We've looked at the 55-inch model, but the QN90B is available as small as 43 inches or as large as 98 inches. The latter will set you back a whopping $15K, prompting a spit take and me mouthing to myself, "that's too much TV."
I think it's safe to say that the 55-inches is the sweet spot for a TV like this, especially for my cramped little office, though at 43-inch, you could make a case for it a desktop screen.
For non-OLED TV, Samsung provides a picture quality that is top in class and could easily hang with LG's C Series OLED TVs, which are among the best. OLEDs will always be the way to go if you're looking for superior color and contrast, but damn, does this come close.
As much as I like the TV for watching movies and sports, it shines when playing games, especially via PC. After its recent update, I plugged in my test system with an RTX 3090 and fired up Cyberpunk 2077 to see how Night City looks in 4K at 120Hz. The colors popped as I was zipping around at night with all the dystopian pinks and purples taking over the screen, making full use of its HDR10 and HDR10 Plus support.

→ **TASKS TO CARRY OUT**
1. List each TV screen size, in inches, that the TV review mentions.
2. Reproduce word for word the part of the TV review that begins with the words containing "I think it's" and ends with "this come close.".
Draw only on the TV review when working with the material.

→ **PROVIDED INFORMATION**
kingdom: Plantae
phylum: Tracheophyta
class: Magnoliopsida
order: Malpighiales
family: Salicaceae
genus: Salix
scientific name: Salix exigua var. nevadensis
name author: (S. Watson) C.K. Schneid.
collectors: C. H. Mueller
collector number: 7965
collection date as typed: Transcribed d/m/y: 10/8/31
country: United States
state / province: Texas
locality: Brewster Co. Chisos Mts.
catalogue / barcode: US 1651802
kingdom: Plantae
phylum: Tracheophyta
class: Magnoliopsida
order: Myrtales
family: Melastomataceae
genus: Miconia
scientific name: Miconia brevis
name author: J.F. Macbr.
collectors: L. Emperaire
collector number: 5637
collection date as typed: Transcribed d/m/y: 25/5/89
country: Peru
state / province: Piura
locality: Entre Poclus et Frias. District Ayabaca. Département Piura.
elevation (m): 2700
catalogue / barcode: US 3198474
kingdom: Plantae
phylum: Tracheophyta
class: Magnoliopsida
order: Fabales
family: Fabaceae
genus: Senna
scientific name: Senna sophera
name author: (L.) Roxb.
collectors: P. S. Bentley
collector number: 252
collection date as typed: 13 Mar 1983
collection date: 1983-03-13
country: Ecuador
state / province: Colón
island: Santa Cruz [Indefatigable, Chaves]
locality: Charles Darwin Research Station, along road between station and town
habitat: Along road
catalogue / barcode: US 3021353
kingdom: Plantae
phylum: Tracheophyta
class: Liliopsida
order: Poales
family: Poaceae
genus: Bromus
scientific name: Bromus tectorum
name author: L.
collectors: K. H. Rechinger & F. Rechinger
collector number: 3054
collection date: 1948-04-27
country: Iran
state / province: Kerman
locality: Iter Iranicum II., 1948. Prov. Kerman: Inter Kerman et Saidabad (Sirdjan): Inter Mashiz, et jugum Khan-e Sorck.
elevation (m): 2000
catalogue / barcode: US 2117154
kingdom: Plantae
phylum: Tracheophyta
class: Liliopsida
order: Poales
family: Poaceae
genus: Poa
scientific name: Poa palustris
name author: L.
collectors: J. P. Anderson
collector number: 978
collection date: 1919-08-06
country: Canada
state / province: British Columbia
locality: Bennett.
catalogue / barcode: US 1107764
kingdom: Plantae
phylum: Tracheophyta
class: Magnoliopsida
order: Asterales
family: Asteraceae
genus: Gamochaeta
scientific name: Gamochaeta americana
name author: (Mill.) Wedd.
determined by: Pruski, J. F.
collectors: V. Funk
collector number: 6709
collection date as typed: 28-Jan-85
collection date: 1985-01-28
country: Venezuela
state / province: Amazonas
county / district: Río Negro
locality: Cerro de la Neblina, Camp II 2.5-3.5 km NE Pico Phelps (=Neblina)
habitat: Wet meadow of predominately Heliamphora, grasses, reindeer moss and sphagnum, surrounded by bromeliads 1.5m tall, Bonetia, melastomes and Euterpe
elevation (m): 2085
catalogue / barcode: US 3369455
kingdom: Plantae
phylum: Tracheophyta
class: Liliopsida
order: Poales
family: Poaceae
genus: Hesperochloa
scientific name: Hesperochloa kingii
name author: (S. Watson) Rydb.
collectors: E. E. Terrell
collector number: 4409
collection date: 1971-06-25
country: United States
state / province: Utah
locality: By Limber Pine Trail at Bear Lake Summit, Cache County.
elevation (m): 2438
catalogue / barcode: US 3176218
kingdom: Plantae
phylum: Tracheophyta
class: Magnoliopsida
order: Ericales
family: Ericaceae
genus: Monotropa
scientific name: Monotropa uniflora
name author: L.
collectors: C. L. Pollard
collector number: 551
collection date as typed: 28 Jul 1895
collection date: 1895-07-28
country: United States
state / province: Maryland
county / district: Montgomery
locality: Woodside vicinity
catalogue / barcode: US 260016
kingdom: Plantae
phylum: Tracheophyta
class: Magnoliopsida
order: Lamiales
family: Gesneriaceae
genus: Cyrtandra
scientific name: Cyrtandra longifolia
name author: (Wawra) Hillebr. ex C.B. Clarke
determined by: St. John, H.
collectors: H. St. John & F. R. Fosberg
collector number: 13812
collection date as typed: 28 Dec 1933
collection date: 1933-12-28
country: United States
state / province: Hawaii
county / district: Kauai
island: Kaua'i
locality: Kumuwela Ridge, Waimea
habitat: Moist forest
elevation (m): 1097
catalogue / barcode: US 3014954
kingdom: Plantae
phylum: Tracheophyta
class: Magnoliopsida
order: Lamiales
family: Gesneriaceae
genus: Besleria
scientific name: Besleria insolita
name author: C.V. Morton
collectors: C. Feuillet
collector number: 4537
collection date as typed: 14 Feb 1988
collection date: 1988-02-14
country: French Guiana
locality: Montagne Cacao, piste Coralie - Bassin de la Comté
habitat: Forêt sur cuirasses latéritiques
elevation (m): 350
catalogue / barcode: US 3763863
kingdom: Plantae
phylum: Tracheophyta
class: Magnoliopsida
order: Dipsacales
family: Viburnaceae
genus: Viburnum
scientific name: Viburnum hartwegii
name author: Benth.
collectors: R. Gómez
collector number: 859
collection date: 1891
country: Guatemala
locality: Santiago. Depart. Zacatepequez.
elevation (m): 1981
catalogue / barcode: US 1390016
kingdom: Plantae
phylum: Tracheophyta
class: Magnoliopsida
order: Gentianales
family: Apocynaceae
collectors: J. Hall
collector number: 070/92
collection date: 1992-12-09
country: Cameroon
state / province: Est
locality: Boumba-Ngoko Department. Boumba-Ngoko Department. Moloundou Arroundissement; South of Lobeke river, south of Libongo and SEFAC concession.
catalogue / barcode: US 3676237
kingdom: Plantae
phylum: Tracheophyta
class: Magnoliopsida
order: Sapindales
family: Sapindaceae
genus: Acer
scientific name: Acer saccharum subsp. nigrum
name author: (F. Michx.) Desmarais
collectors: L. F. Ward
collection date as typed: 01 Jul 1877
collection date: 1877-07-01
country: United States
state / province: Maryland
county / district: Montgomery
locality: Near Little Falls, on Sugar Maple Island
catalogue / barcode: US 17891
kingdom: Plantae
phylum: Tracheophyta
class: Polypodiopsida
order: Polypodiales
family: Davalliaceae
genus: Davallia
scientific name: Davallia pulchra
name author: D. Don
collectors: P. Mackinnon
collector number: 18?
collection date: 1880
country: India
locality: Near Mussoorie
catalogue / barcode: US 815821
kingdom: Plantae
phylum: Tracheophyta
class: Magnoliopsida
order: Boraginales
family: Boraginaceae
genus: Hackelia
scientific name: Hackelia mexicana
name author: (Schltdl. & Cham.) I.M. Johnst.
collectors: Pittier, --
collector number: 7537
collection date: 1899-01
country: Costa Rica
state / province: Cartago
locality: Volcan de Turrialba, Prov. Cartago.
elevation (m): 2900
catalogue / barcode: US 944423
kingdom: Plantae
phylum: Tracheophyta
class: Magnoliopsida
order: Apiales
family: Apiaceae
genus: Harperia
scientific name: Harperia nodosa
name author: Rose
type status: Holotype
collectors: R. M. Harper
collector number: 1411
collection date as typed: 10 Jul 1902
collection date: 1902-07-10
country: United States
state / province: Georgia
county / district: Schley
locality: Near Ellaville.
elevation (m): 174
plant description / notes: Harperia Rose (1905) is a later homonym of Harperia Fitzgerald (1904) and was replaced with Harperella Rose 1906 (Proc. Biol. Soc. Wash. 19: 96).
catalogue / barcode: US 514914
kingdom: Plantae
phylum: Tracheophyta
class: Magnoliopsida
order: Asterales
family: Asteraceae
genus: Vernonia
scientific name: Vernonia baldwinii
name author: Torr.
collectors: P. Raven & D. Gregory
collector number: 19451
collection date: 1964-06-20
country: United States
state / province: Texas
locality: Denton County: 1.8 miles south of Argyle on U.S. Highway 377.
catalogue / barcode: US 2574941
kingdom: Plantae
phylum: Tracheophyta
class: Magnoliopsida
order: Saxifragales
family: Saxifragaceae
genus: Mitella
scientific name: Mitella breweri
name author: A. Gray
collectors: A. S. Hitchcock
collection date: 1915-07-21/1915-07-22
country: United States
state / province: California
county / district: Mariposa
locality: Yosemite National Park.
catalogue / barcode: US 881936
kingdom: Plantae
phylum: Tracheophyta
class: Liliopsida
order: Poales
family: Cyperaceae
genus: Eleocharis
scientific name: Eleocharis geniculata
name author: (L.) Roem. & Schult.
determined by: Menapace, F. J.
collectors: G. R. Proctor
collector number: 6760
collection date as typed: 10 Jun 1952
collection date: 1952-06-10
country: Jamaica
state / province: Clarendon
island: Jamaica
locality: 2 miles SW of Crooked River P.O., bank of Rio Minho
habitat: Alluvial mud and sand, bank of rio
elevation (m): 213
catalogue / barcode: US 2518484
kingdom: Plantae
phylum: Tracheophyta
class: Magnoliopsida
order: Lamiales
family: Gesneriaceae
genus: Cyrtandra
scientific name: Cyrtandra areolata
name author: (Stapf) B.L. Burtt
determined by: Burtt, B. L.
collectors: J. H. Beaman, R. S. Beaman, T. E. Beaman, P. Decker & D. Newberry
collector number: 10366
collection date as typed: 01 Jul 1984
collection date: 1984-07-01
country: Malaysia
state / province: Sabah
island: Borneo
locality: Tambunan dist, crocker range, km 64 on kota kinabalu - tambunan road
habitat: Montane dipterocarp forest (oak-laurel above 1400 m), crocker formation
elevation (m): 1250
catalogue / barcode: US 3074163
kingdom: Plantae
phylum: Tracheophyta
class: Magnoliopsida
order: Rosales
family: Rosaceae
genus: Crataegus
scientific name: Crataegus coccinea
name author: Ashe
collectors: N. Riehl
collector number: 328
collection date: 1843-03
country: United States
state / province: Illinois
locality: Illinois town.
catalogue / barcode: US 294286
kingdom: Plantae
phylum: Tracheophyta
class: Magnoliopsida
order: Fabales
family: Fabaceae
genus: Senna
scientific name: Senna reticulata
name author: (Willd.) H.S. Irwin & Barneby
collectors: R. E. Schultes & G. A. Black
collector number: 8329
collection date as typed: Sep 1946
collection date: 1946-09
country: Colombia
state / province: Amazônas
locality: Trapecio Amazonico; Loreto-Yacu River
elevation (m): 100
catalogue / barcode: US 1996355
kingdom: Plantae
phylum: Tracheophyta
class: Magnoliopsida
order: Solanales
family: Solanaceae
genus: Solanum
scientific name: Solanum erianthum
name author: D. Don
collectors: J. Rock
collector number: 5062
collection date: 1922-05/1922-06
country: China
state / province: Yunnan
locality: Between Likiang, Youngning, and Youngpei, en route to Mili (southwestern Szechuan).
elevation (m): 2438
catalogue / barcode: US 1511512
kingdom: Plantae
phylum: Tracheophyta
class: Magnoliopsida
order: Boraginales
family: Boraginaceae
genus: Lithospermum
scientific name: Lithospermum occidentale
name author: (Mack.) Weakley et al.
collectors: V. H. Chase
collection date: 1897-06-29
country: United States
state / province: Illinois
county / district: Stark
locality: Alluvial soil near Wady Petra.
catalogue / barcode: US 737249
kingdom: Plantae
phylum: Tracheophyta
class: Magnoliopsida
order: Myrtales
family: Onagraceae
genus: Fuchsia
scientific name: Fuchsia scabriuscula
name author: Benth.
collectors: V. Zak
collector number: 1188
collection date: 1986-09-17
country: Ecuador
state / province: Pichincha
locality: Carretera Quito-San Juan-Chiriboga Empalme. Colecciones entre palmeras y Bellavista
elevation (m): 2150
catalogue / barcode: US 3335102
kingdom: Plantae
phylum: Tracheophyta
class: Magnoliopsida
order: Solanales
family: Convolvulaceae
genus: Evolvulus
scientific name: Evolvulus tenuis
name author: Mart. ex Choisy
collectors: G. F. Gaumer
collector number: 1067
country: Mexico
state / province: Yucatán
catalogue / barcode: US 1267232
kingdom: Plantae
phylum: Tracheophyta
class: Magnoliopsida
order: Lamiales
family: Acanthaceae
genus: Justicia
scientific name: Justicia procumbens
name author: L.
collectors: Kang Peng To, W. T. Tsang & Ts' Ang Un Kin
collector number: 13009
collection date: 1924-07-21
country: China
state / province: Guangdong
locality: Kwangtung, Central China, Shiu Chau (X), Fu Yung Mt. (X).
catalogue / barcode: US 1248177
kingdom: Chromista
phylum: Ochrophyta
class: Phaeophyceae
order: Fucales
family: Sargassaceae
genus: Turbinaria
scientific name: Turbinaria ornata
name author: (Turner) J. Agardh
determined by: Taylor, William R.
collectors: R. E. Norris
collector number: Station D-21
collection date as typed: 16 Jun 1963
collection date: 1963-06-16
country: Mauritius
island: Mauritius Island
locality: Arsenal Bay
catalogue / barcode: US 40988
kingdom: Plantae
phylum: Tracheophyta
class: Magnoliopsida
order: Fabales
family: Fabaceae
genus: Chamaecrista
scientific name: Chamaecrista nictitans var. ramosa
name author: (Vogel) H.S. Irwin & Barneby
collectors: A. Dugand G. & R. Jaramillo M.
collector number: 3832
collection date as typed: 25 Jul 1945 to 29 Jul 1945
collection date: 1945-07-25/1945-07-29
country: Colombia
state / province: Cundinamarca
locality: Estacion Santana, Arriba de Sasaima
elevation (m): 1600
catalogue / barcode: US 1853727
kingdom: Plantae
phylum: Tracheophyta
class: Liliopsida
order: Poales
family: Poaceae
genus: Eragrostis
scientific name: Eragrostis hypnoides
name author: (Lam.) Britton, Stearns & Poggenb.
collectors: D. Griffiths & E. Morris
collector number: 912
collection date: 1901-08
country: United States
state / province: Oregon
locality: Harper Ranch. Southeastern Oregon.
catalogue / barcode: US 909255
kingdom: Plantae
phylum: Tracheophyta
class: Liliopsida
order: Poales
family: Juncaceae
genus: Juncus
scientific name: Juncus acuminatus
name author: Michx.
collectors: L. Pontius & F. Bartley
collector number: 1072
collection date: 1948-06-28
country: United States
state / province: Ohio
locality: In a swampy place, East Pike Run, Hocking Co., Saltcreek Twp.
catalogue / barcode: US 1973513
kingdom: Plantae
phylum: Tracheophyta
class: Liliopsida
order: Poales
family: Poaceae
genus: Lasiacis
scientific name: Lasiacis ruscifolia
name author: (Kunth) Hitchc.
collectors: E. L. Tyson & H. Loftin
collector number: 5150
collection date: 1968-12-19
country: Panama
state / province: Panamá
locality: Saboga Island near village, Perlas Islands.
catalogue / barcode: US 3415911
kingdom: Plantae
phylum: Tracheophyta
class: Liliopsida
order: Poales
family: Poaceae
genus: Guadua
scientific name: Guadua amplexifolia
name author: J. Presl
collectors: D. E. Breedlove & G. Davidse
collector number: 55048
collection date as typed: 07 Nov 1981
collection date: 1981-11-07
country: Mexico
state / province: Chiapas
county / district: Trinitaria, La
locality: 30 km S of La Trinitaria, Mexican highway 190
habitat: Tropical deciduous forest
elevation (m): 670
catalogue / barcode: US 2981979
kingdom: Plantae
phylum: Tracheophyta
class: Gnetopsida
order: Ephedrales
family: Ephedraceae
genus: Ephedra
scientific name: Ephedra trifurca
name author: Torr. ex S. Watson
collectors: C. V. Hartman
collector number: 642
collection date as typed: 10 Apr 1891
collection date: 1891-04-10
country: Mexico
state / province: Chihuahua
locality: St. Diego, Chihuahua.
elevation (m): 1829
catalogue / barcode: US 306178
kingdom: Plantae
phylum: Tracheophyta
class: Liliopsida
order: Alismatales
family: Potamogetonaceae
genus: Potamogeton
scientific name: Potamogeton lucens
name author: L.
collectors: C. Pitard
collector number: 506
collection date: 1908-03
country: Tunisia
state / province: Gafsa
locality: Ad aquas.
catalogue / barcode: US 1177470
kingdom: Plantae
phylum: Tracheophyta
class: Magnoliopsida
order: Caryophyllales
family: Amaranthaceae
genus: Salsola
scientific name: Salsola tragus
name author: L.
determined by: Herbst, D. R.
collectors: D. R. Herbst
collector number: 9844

→ **EXERCISE RESULTS**
1. 43 inches, 55 inches, 98 inches

2.
I think it's safe to say that the 55-inches is the sweet spot for a TV like this, especially for my cramped little office, though at 43-inch, you could make a case for it a desktop screen.
For non-OLED TV, Samsung provides a picture quality that is top in class and could easily hang with LG's C Series OLED TVs, which are among the best. OLEDs will always be the way to go if you're looking for superior color and contrast, but damn, does this come close.